*ТЕКСТ ДЛЯ АНАЛИЗА:*
• • • •
Что греха таить, Академику Бондуру довелось встречаться и работать с очень многими в Академии наук. Каждый заслуживает особого рассказа. Но следует помнить заповедь Петра Леонидовича Капицы, который однажды сказал: "Если об ученом вспоминают через десять лет, то он действительно сделал кое-что путное в науке!"

Мы договорились с Валерием Григорьевич рассказать о других контактах с современными учеными через десять лет… Подождем, тем более, что время летит стремительно…

Лестница жизни: Что дальше?

За минувшие десять лет вышло несколько монографий, обобщающих опыт работы "Аэрокосмоса". Они ярко показывают, как достижения коллектива, возглавляемого академиком В. Г. Бондуром, так и возможности, которые открываются перед современной наукой.

Две монографии привлекли мое внимание своими интригующими названиями. Одна написана в соавторстве с доктором наук В. Ф. Крапивиным (коллегой, соратником и другом) "Космический мониторинг тропических циклонов", а другая — "Аэрокосмический мониторинг объектов нефтегазового комплекса" — под редакцией В. Г. Бондура.
• • • •
*ЧТО НУЖНО СДЕЛАТЬ:*
(1) Ответьте на вопросы по тексту об академике Бондуре.
(a) Через сколько лет, по словам Петра Леонидовича Капицы, должны вспоминать об ученом, чтобы считалось, что он сделал кое-что путное в науке?
(b) Опыт работы какого коллектива обобщают монографии, вышедшие за минувшие десять лет?
(c) Кто написал монографию «Космический мониторинг тропических циклонов» в соавторстве с академиком?
(2) Продолжите текст об академике Бондуре после его последнего предложения.

*ЗАПИСИ ДАННЫХ:*
• • • •
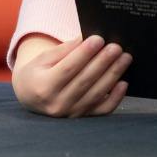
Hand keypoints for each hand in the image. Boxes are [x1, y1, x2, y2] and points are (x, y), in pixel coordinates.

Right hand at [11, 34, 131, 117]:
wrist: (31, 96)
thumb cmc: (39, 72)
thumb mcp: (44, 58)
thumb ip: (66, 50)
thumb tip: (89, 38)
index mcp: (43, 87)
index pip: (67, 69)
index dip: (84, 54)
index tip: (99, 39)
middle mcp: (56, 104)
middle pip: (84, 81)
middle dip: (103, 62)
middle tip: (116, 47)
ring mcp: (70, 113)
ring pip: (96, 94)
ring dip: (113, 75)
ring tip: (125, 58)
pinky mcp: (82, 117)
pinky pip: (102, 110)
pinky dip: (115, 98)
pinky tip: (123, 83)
• • • •
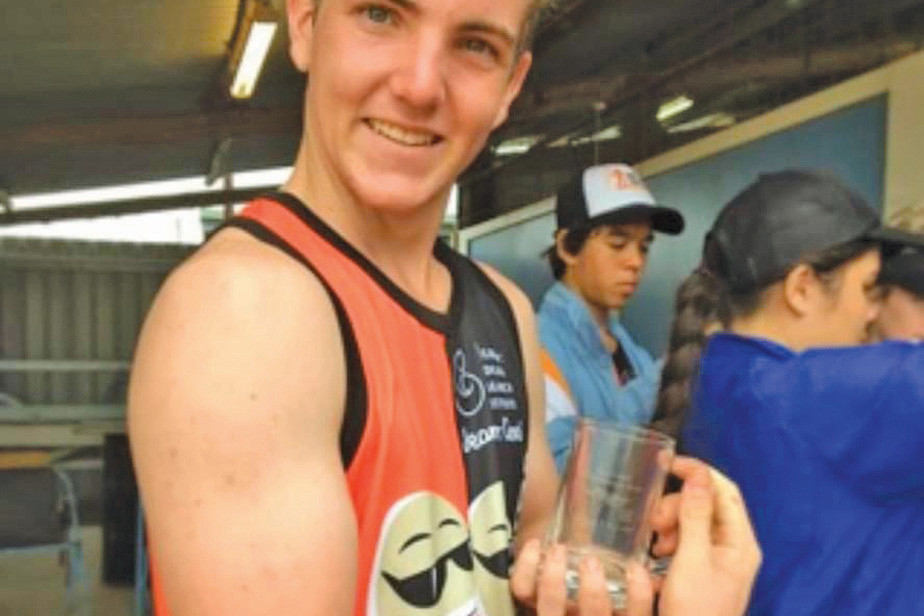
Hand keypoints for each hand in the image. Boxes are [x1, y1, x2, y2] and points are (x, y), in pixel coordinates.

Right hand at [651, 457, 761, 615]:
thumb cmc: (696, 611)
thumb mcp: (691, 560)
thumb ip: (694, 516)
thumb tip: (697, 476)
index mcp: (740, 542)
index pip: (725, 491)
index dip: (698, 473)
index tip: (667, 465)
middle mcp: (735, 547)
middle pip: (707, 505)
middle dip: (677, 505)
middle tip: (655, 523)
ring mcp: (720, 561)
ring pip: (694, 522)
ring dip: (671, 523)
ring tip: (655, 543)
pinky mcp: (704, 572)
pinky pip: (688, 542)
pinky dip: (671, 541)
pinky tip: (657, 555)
• • • •
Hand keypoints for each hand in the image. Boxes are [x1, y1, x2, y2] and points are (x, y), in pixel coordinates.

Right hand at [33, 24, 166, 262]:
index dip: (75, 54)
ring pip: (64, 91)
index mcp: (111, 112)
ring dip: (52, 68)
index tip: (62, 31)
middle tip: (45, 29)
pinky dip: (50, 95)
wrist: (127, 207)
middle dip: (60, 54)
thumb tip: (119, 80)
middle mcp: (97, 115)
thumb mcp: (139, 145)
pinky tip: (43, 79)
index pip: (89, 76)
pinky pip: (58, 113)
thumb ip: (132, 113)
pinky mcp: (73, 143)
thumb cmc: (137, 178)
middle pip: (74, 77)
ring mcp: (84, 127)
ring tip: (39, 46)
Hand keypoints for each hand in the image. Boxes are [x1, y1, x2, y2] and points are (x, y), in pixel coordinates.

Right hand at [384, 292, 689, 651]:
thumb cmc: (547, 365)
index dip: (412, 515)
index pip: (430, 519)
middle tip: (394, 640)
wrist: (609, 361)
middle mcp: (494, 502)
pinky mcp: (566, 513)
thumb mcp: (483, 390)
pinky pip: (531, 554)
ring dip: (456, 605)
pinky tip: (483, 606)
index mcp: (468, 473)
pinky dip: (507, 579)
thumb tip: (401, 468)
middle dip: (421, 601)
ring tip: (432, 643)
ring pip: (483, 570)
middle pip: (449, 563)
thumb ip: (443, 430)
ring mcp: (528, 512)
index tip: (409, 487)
• • • •
*РЕЗУЛЬТАТЫ ВЫПОЛНЕНИЯ:*
(1)
(a) По словам Капицы, об ученом должны вспоминать через десять лет.
(b) Монографии обобщают опыт работы «Аэрокосмоса».
(c) Соавтором монографии был доктор наук В. Ф. Крапивин.

(2)
Читать научные труды непосвященному необычайно трудно, а подчас и невозможно, так как таблицы, уравнения, расчеты, формулы каждому из нас кажутся "китайской грамотой" (смотреть можно, понять невозможно!). Поэтому и появляется строка: "полезна студентам старших курсов, аспирантам и докторантам, специализирующимся в данной области". Но ведь нам, обывателям, тоже интересно, что же там происходит с этими циклонами!? А потому я поинтересовался, почему мы, жители северной страны, должны исследовать те явления, что происходят в тропиках, вблизи экватора?

Академик Бондур ответил:

— У нас очень маленькая планета. Если помните, Юрий Гагарин подтвердил это, облетев ее всего за 108 минут. То, что происходит в любом районе Земле в той или иной форме обязательно сказывается и у нас. Ну а тропические циклоны слишком мощные явления в природе, а потому их влияние на всю планету огромно. В частности, и об этом мы пишем в своей монографии.

— Это один из своеобразных итогов работы "Аэрокосмоса"?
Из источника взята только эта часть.